LONDON -- Every time Roger Federer steps onto the court, another milestone seems to be within grasp.
He seized another one Saturday, reaching his 100th career final by beating David Ferrer 7-5, 6-3 in the semifinals of the ATP World Tour Finals. Federer could add a few more Sunday. He's in position to win his 70th title overall and a record sixth at the season-ending tournament for the world's top eight players.
"It's obviously a special occasion for me," said Federer, who will play Jo-Wilfried Tsonga in the final.
Tsonga beat Tomas Berdych of the Czech Republic 6-3, 7-5 in the late match, putting the sixth-seeded Frenchman into the final of this event for the first time, in only his second appearance.
"Roger is the best player for the moment indoors," Tsonga said. "It's going to be really special here, for my first final here. It's going to be an amazing atmosphere on court, and I like that. ... I know it's the last match (of the year) so I will give it everything."
Djokovic and Nadal were eliminated after losing two of their round-robin matches this week, both saying their minds and bodies weren't up for top-level tennis following another grueling season. Murray pulled out injured following his opening loss to Ferrer on Monday.
Federer -- who holds a record 16 Grand Slam titles -- is tied with Ivan Lendl and Pete Sampras with five victories at the ATP Finals, formerly known as the Masters Cup. A win Sunday would also tie Lendl's record of 39 match victories in the event.
Federer became the fifth player to reach 100 finals in the open era, joining Jimmy Connors (163), Lendl (146), John McEnroe (108) and Guillermo Vilas (104).
"I'm shocked every time that I've reached so many finals or won against so many players or whatever record it is," Federer said. "It strikes me and makes me obviously very happy and very proud that I've been able to do it for so many years at the highest of levels."
And with his 806th victory Saturday, Federer moved into a share of sixth place on the career list with Stefan Edberg.
"Stefan was my idol," Federer said. "So to achieve something that he achieved is obviously very nice.

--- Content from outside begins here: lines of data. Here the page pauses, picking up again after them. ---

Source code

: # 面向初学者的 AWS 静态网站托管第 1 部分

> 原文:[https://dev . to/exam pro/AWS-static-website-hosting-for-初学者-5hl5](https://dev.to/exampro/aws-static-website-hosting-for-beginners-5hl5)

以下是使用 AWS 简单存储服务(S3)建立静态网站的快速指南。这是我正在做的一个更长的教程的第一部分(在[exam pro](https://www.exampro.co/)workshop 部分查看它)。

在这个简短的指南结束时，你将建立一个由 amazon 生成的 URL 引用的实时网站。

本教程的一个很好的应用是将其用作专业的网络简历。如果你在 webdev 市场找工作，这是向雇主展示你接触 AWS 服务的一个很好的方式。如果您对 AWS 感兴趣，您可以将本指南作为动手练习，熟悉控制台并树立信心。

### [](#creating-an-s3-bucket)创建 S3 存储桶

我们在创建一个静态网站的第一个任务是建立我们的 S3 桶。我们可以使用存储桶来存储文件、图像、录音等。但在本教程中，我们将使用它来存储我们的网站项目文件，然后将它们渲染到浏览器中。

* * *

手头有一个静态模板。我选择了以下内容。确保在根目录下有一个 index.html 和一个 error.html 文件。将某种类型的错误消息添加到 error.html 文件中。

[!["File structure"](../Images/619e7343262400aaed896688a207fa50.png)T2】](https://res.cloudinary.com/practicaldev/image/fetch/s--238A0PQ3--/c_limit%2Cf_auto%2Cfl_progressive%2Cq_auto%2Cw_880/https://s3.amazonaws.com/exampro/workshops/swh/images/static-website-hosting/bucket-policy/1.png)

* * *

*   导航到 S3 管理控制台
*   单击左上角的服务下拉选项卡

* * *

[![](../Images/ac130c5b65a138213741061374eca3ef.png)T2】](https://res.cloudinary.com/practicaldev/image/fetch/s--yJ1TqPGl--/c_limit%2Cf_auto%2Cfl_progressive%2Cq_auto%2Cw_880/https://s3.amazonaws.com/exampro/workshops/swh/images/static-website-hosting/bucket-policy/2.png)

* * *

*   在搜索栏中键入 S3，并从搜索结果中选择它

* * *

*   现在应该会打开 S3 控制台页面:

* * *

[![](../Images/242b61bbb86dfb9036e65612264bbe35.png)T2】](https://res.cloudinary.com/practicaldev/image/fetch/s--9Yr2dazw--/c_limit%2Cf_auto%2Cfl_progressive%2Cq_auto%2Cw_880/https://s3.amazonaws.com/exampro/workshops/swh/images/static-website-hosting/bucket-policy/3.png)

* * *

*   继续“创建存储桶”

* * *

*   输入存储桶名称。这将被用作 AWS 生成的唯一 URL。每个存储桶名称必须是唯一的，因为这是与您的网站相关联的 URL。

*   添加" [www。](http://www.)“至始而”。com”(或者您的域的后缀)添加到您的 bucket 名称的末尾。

I don't think it matters much, but it's still very nice to get reminded that you equaled your idol's or hero's achievements."
In a tournament where his biggest rivals complained of fatigue after failing to make it out of the group stage, Federer showed no signs of slowing down. The 30-year-old Swiss star extended his unbeaten streak to 16 matches after winning titles in Basel and Paris before coming to London.
Federer has played some of his best tennis of the year in London, and while he did not look as sharp against Ferrer as he did in his three group-stage victories, he never faced a break point. He broke the fifth-seeded Spaniard twice in the second set and converted his second match point with a forehand winner.
Ferrer came within two points of the first set six times in Federer's service game when the Spaniard led 5-4. But he never earned a break point in a game that went to deuce five times, and Federer finally held when Ferrer sent a backhand passing shot wide. That marked a turning point, with Federer winning the next four games as well to take control.
"Obviously it was a key 5-4 game for me," Federer said. "That was a crucial sort of 15, 20 minutes for me. I'm happy I was able to decide the match right there."
Ferrer dropped to 0-12 against Federer. The Spaniard started the week by beating Murray and Djokovic convincingly, but couldn't keep up that level of play less than 16 hours after losing a three-set match against Berdych on Friday.
"Maybe I didn't have really time to relax, but (that) is not the excuse here," Ferrer said. "He played better than me."
Berdych also struggled against the rested Tsonga, landing just 53 percent of his first serves and double-faulting five times -- including on break point to go down 4-3 in the second set.
The Czech broke back immediately but then lost serve again to let Tsonga take a decisive 6-5 lead, and the Frenchman served out the match with an ace.
Tsonga will play Federer for the third Sunday in a row, after losing to him in the Paris final two weeks ago and their first round-robin match in London last weekend.
In doubles, Max Mirnyi of Belarus and Daniel Nestor of Canada reached the final, beating American twins Bob and Mike Bryan 7-6 (6), 6-4. They will play Mariusz Fyrstenberg and Marcin Matkowski of Poland, who beat Mahesh Bhupathi and Leander Paes of India 6-4, 4-6, 10-6.